Elle est visqueuse, salissante et son odeur est nauséabonde. Pourtant, les voleurs se l'arrachent. Partout en Amérique du Nord, l'huile de cuisson usée qu'on trouve dans des conteneurs à l'arrière des restaurants est l'objet d'une importante vague de vols à laquelle le Québec n'échappe pas.

Joints par La Presse, plusieurs recycleurs d'huiles usées ont confirmé ce phénomène. «C'est très sérieux. Nous estimons que nous perdons environ 20% de notre volume aux mains de voleurs», dit Pascal Demers, directeur des ventes de Sanimax, un des plus importants recycleurs d'huiles de cuisson au Québec.

«C'est un gros fléau. Il suffit aux voleurs de posséder une camionnette avec deux ou trois barils vides et le tour est joué», ajoute Louis Michaud, de l'entreprise Restaurec.

50 cents le kilo

Pendant des années, les restaurateurs devaient payer les entreprises de recyclage pour qu'elles récupèrent leur huile de cuisson usée. Mais l'essor du biodiesel, produit en grande partie avec de l'huile usée, a fait quadrupler sa valeur; ce sont maintenant les recycleurs qui versent une ristourne aux restaurateurs pour chaque conteneur récupéré. «Une fois revalorisée, cette huile vaut environ 50 cents le kilo, alors qu'elle valait 15 cents il y a quelques années», précise Guy Lussier, de la compagnie d'équarrissage Rothsay Laurenco.

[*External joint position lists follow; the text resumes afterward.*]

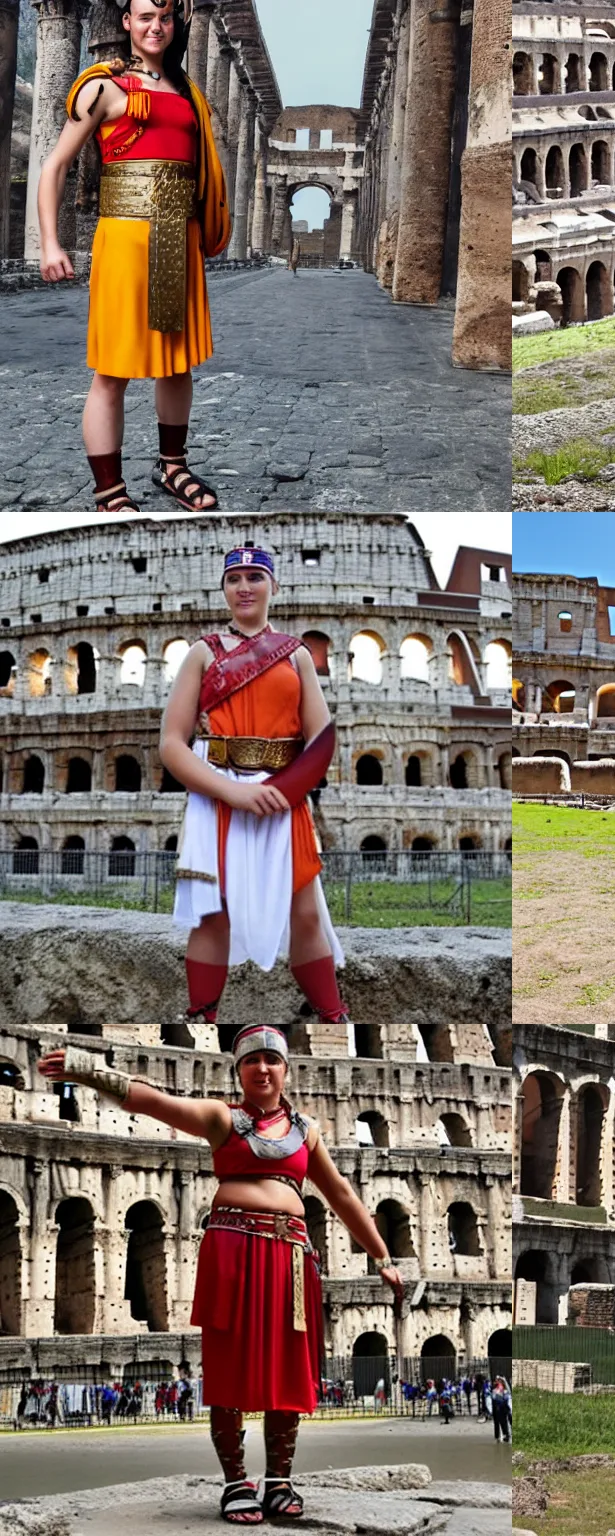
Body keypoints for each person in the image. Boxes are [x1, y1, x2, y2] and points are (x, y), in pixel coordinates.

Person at [38, 1025, 405, 1523]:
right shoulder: (223, 1118)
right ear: (239, 1072)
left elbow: (340, 1195)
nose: (262, 1069)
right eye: (251, 1061)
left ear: (285, 1070)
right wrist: (85, 1069)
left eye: (271, 1060)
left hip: (290, 1257)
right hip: (234, 1250)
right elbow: (155, 1102)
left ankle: (279, 1481)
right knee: (229, 1365)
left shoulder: (307, 1132)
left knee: (285, 1367)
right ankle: (236, 1483)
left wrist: (382, 1257)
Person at [37, 0, 229, 515]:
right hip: (124, 240)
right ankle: (108, 492)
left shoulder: (189, 94)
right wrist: (50, 243)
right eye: (145, 16)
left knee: (177, 365)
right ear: (127, 22)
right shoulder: (104, 86)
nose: (155, 27)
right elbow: (55, 166)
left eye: (165, 18)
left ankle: (173, 466)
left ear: (175, 23)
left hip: (180, 240)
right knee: (112, 370)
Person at [162, 543, 350, 1041]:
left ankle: (334, 1013)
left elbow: (322, 736)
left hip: (284, 795)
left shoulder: (296, 655)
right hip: (218, 794)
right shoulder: (203, 652)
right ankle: (202, 1013)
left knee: (305, 910)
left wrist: (285, 791)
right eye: (234, 578)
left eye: (255, 577)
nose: (244, 586)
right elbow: (172, 744)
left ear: (274, 587)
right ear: (223, 589)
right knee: (213, 912)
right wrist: (233, 792)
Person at [490, 1377, 510, 1443]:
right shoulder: (494, 1390)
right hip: (496, 1409)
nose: (498, 1382)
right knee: (497, 1423)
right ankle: (497, 1436)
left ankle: (506, 1435)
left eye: (499, 1381)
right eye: (497, 1381)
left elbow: (506, 1398)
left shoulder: (505, 1390)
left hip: (502, 1409)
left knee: (504, 1423)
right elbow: (493, 1399)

L'explosion des prix est devenue une manne pour les voleurs. D'autant que les conteneurs de graisse, souvent situés à l'arrière des restaurants, sont rarement surveillés. Le plus souvent, ils sont protégés uniquement par des cadenas. «Ça prend parfois plusieurs jours avant que nos clients se rendent compte qu'ils se sont fait voler. Ils le comprennent quand nous leur envoyons leur chèque et que le montant ne correspond pas à ce qu'ils attendaient», indique M. Lussier.

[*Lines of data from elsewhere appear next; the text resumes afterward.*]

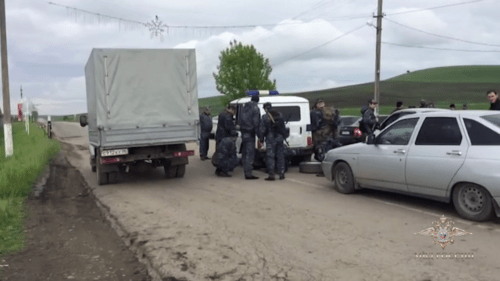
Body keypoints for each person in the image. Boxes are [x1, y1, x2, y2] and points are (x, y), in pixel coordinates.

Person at [259, 102, 289, 181]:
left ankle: (271, 175)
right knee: (280, 156)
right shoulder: (279, 114)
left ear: (265, 108)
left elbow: (262, 129)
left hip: (270, 138)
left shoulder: (265, 117)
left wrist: (261, 138)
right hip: (280, 137)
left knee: (270, 156)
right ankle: (281, 173)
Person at [239, 95, 261, 180]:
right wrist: (259, 135)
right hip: (250, 133)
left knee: (245, 153)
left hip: (244, 133)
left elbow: (240, 120)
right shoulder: (255, 108)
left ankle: (246, 170)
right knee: (250, 154)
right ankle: (248, 174)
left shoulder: (244, 107)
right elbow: (256, 122)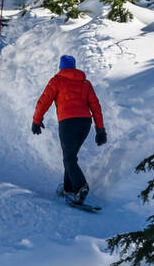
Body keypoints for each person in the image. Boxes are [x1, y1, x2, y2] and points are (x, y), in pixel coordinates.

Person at [32, 55, 106, 204]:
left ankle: (80, 187)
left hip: (68, 123)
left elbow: (44, 101)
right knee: (70, 156)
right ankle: (68, 188)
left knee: (69, 157)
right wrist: (100, 129)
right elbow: (96, 107)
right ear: (73, 67)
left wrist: (36, 120)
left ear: (61, 67)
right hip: (85, 124)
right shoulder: (85, 83)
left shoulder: (57, 80)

Des recycleurs de plus grande envergure s'accusent aussi de se voler mutuellement de l'huile chez leurs clients. Sanimax a notamment intenté une poursuite contre BPEC, un acteur moins important, qu'elle accuse d'avoir siphonné des stocks importants dans des restaurants situés à Saint-Hubert de Candiac, Beloeil et Saint-Hyacinthe. «Depuis les trois dernières années, Sanimax harcèle mon entreprise, rétorque Bobby Skotidakis, directeur de BPEC. Ils n'aiment pas que je leur fasse concurrence. Alors ils ont trouvé le moyen de me pénaliser en intentant des poursuites contre moi.»

Propriété abandonnée

Aux États-Unis, où une vague de vols semblable sévit aussi, les présumés voleurs arrivent souvent à s'en tirer en affirmant que les huiles prises derrière les restaurants sont des déchets sans valeur. L'avocat Jon Jawaorski, surnommé «The Grease Lawyer», a gagné une quinzaine de causes en plaidant que l'identité de leur propriétaire n'était pas clairement indiquée sur les conteneurs. «J'ai eu une centaine de causes qui ont été rejetées d'emblée parce que les restaurateurs traitent leur huile comme une propriété abandonnée.»

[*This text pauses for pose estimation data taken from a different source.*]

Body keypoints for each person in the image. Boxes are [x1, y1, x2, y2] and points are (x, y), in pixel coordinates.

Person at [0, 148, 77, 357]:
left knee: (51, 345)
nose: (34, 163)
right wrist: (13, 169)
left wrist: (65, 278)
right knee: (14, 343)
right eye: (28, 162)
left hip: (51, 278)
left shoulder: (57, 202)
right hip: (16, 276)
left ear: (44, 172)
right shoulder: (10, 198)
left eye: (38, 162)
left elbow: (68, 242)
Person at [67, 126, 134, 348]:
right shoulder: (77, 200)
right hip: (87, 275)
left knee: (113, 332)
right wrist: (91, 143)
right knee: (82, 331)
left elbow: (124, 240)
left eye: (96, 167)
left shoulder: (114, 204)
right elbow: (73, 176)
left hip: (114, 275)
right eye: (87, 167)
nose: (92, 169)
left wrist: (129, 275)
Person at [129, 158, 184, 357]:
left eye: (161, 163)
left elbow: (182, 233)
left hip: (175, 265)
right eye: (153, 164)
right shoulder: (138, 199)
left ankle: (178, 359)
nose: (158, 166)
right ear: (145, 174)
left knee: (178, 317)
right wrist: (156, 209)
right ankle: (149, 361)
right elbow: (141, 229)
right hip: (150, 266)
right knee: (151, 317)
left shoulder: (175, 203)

Au cours des derniers mois, les États de la Californie, de la Virginie et de la Caroline-du-Nord ont adopté des lois donnant aux huiles usées un statut spécial pour prévenir leur vol. Dans la région montréalaise, les policiers semblent faire peu de cas du problème. Le SPVM et la police de Laval ont dit à La Presse ne pas être au courant du phénomène.

«Pour les policiers, ce n'est pas une priorité, déplore Pascal Demers. Ils ont d'autres dossiers à traiter avant de s'occuper du vol de graisse. D'une certaine façon, c'est perçu comme un simple vol de déchets.»